• TASK 1
In the article about BART's hiring of Thomas Hock, what hourly rate did Hock bill for his consulting?
• TASK 2
Continue the article about BART's hiring of Thomas Hock from its last sentence.

• TEXT
== Segment start ==

The Electronic Intifada San Francisco 4 March 2014
On 18 November 2012, Thomas Hock, the vice president of labor relations for Veolia Transportation, checked into the Marriott Hotel in downtown Oakland, California, for a three-night stay in the San Francisco Bay Area.
A month earlier, BART — the Bay Area Rapid Transit rail system — had quietly hired Hock as a labor consultant in preparation for the impending contract negotiations between BART and its employees.
By the end of his short visit, Hock had billed $7,000 in consulting fees at $350 an hour — and that was just the beginning.
Following his first November visit, Hock would make an additional seven trips to the Bay Area, racking up $83,000 in fees and expenses, before being hired under contract to serve as the chief negotiator beginning on 1 April 2013.
At the time, BART spokespersons tried to downplay their hire, but the public agency’s hefty investment in Hock’s services indicated their anticipation of the unions’ insistent bargain demands at the negotiating table (“What’s behind the BART strike?,” Mother Jones, 1 July 2013).

== Segment end ==

• INFORMATION GIVEN
== Segment start ==

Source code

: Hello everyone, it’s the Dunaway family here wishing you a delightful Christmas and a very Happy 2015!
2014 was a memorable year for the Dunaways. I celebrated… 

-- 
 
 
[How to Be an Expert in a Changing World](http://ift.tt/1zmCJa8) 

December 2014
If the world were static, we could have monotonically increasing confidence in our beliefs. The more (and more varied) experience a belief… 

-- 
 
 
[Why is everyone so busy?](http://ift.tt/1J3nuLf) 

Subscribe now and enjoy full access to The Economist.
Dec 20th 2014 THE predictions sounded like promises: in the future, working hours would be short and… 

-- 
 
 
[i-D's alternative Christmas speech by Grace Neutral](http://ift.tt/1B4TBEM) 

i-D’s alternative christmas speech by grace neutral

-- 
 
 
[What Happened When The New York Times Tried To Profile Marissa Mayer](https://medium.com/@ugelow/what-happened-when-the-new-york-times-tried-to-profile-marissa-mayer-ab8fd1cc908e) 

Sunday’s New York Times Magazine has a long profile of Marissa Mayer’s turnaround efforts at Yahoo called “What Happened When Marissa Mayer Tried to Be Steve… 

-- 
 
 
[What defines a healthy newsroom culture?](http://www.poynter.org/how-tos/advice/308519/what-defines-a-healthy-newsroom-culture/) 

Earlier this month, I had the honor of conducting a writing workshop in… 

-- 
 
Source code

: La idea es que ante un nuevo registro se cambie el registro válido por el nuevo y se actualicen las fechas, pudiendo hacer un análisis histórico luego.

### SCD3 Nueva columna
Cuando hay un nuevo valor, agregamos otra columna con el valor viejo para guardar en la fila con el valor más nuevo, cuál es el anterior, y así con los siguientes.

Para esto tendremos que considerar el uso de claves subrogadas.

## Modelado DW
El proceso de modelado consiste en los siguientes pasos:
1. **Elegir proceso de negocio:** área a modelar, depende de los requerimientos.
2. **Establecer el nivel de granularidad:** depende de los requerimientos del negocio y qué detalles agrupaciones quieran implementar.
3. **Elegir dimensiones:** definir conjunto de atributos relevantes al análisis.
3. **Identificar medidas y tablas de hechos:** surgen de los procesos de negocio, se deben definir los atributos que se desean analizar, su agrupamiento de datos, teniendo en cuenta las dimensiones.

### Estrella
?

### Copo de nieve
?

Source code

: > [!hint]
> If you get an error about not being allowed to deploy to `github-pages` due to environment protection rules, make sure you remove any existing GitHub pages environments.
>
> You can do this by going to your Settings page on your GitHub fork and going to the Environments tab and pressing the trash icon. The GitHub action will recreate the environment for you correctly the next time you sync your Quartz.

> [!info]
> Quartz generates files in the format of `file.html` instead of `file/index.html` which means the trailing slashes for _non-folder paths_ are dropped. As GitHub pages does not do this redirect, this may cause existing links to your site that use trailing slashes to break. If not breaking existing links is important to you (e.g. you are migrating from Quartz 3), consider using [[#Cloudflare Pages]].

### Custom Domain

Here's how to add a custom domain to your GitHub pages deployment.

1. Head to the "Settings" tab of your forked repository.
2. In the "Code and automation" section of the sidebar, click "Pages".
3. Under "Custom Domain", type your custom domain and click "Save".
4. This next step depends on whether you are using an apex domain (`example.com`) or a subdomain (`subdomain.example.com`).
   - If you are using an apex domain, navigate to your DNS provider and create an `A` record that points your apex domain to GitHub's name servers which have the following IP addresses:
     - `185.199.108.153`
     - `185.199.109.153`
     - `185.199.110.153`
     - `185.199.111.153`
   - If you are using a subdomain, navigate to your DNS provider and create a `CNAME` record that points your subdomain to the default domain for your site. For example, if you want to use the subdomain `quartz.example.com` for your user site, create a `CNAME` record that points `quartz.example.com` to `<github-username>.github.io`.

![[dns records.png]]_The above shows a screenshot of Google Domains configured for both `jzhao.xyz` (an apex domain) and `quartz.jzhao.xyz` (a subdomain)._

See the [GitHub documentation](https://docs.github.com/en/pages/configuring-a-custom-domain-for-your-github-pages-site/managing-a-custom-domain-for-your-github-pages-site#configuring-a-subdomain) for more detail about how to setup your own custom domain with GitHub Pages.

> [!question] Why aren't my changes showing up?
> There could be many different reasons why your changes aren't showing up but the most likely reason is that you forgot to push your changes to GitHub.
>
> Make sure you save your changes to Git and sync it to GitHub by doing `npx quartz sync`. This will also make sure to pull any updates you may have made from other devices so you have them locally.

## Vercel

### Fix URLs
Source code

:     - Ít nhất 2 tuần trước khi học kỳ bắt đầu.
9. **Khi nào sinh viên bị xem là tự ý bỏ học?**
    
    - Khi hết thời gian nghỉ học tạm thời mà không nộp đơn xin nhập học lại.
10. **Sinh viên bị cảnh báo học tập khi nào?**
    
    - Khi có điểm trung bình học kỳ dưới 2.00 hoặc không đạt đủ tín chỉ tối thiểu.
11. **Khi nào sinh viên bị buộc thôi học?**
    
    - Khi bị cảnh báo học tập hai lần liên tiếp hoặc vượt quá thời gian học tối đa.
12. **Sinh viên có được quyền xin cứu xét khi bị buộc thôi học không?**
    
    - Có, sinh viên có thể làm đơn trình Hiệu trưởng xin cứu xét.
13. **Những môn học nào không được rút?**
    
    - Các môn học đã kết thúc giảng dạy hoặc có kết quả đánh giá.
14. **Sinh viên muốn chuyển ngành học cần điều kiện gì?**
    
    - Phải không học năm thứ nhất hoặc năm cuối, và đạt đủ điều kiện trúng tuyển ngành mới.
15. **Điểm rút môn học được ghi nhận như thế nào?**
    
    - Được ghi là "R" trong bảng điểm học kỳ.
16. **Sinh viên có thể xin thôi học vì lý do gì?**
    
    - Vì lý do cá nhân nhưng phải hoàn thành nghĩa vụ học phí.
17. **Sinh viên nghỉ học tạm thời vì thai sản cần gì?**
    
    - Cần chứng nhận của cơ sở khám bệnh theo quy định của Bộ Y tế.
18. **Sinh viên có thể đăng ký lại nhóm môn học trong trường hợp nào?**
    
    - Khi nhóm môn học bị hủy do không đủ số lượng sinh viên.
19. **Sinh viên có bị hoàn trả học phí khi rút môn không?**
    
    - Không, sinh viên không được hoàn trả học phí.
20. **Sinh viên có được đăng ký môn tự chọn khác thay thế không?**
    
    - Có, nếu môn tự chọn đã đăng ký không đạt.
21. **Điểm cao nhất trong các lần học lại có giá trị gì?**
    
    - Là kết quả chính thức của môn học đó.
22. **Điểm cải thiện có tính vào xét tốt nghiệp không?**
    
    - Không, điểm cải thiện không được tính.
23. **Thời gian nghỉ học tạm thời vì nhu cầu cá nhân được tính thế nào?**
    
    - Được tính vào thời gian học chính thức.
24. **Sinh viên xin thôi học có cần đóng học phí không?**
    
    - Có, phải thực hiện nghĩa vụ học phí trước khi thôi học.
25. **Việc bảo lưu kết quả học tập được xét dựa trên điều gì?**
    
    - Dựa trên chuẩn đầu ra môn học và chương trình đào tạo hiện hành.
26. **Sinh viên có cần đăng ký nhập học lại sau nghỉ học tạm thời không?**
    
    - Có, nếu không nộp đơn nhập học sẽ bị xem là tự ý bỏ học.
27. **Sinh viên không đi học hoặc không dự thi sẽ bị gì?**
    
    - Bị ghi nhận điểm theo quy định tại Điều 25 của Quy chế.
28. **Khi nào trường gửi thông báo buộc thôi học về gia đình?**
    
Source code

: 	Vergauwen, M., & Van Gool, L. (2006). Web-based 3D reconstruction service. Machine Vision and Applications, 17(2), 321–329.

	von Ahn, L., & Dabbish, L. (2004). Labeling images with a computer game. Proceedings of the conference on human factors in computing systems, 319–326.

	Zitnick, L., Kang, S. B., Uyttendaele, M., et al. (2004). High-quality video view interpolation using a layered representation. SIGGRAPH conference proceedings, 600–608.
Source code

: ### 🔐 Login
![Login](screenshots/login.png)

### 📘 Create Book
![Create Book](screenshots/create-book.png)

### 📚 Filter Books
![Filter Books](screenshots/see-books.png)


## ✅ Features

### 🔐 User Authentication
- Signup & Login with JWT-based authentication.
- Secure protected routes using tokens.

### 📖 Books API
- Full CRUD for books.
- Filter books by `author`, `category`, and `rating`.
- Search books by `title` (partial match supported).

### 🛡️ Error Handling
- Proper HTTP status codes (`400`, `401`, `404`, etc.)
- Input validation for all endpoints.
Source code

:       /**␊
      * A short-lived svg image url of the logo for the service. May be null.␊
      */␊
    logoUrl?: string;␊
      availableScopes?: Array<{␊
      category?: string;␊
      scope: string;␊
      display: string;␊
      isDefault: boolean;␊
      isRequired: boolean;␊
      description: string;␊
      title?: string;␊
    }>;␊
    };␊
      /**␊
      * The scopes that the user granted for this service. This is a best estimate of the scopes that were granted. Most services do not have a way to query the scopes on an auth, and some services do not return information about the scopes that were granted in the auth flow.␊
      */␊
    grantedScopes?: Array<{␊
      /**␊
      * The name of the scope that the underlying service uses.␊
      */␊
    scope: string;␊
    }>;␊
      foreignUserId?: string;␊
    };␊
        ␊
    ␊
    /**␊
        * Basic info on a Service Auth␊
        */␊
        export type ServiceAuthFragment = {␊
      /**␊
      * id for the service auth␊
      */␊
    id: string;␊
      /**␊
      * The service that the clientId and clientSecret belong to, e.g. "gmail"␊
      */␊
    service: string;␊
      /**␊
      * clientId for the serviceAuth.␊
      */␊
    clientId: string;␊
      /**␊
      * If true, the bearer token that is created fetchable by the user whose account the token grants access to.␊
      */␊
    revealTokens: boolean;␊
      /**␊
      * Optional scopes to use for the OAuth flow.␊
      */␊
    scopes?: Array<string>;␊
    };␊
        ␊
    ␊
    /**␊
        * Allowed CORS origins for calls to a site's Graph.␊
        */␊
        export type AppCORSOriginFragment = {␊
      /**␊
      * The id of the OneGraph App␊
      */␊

== Segment end ==

• RESULT 1
$350 an hour.

• RESULT 2
In 2009, when BART was floundering with a sizable deficit induced by the 2008 financial crisis, BART employees had gracefully agreed to $100 million in cuts.
But, over the course of the next three years BART would regain a surplus, while the rise in the cost of living in the Bay Area outpaced the rest of California.
The unions knew it was time for the workers to get a raise, and Hock was BART’s weapon. BART set aside a maximum of $399,000 for Hock’s services — half of which was used up within the first two months of the negotiations (“Ohio transit attorney eating through BART tab for ongoing labor negotiations,” San Francisco Examiner, 1 October 2013).
“Hired gun”
“Hock is a man that has grown very rich working as a hired gun to disrupt contract negotiation to force unions out on strike,” Lawrence Hanley, president of the Amalgamated Transit Union (ATU), told The Electronic Intifada.
Between April and December 2013, local chapters of Service Employees International Union (SEIU) and ATU held two strikes before reaching an agreement.
The alliance between Veolia and BART was part of a pattern being produced across the country. Cities, counties and states contract with Veolia to run public transportation, waste or water services with the promise of reducing costs — usually on the backs of the workers.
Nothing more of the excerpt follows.